NO WAY FOR A PROFESSIONAL TO BEHAVE

Sandy Lyle’s walk-off in the 1st round of the 137th Open was seen as poor sportsmanship by Frank Malley, PA chief sports writer. Here’s why
No doubt Sandy Lyle was numb with cold and seething with frustration when he walked out of Royal Birkdale in the middle of his first round in the 137th Open championship.
But that was no way to behave for a professional sportsman and a former winner of golf’s most prestigious tournament.
What about the spectators who had braved the ugliest of weather, many of them older ones who might have come to Birkdale to glimpse a man who was their golfing icon in the 1980s?
What about the player deprived of a place at the Open? Mark Brown, of New Zealand, who was on stand-by, would have enjoyed the weekend of his career if Lyle had quit before he teed off.
And what about the sport of golf?
Lyle let down all three when he decided enough was enough on the 10th green with his score on 11 over par and humiliation awaiting him on the homeward straight.
Of course, only those with a heart of stone could not feel for Lyle. He is a proud man, one who was blessed with a natural talent which took him to greatness but then, like Seve Ballesteros, saw the muse leave him.
He has spent much of the past 20 years trying to work out how he won the Open in 1985 and the US Masters in 1988. And much of the time it has left him bewildered.
Every weekend hacker who has clocked up 100 and the rest could sympathise with Lyle’s reasons or excuses, whichever way you look at it.
“I was all over the place,” he said. “It was total meltdown.” “I got a bit disheartened.”
But a professional given the privilege of competing in the sport’s top event should not quit. Especially one who harbours ambitions of becoming European Ryder Cup captain in the not-too-distant future.
Not that Lyle is the first sportsman to walk out mid-event.

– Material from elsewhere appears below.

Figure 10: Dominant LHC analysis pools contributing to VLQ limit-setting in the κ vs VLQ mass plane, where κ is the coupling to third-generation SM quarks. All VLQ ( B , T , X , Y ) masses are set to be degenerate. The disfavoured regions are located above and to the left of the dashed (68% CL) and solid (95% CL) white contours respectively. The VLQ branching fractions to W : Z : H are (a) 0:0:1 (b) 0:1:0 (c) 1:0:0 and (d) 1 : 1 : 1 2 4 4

Boxer Roberto Duran is famous for sitting on his stool and muttering ‘no mas’ when he had enough of his second encounter with Sugar Ray Leonard, although admittedly it is difficult to criticise anyone when life and limb are so obviously on the line.
Many criticised Paula Radcliffe for leaving her Olympic marathon hopes in the Athens gutter some five miles from home when gold was gone.

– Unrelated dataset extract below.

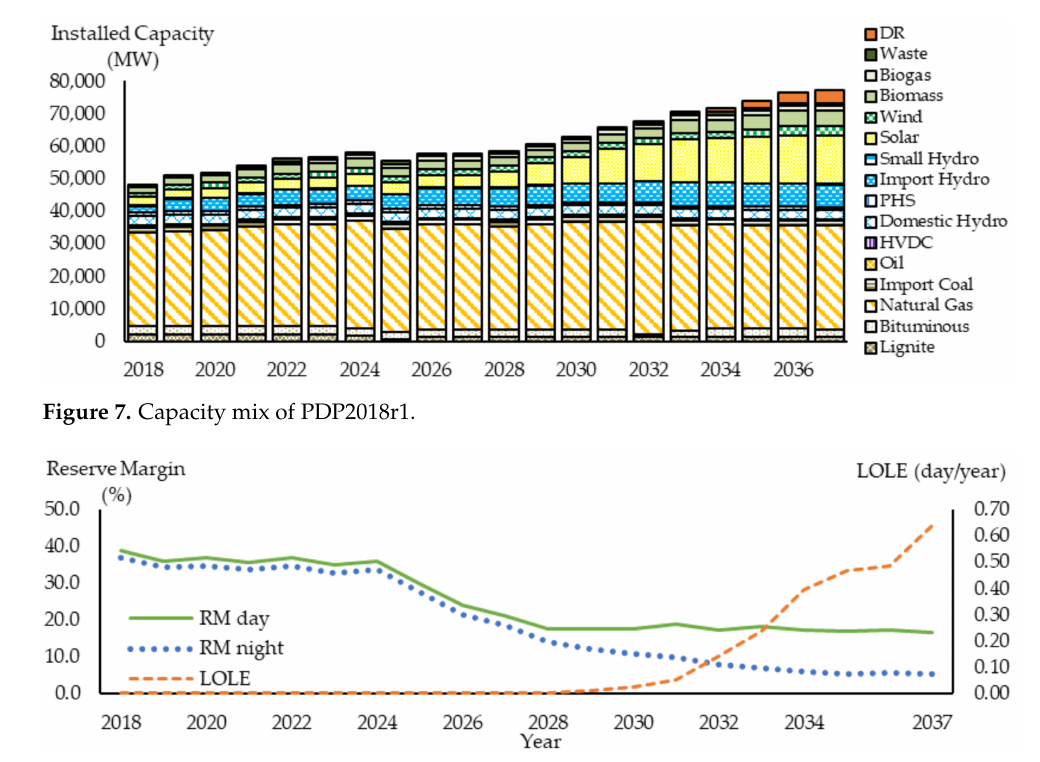
Figure 8. Reliability indices of PDP2018r1.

And Kevin Keegan famously left his country in the lurch midway through the World Cup qualifying process when he quit the job as England manager in a dilapidated toilet of the old Wembley after defeat by Germany.
But few have done so with quite such disregard for the paying public as Lyle, who has a history of going AWOL when the going gets tough having been disqualified back in 1991, also at Royal Birkdale, when he walked off without completing his second round after his tee shot at the 18th went out of bounds.
Peter Dawson, chief executive of the R&A, surely spoke for many when he insisted that professional golfers should complete a round because “that is what they are paid to do.”
But perhaps former American football legend Vince Lombardi once put it even more succinctly: “Winners never quit and quitters never win.”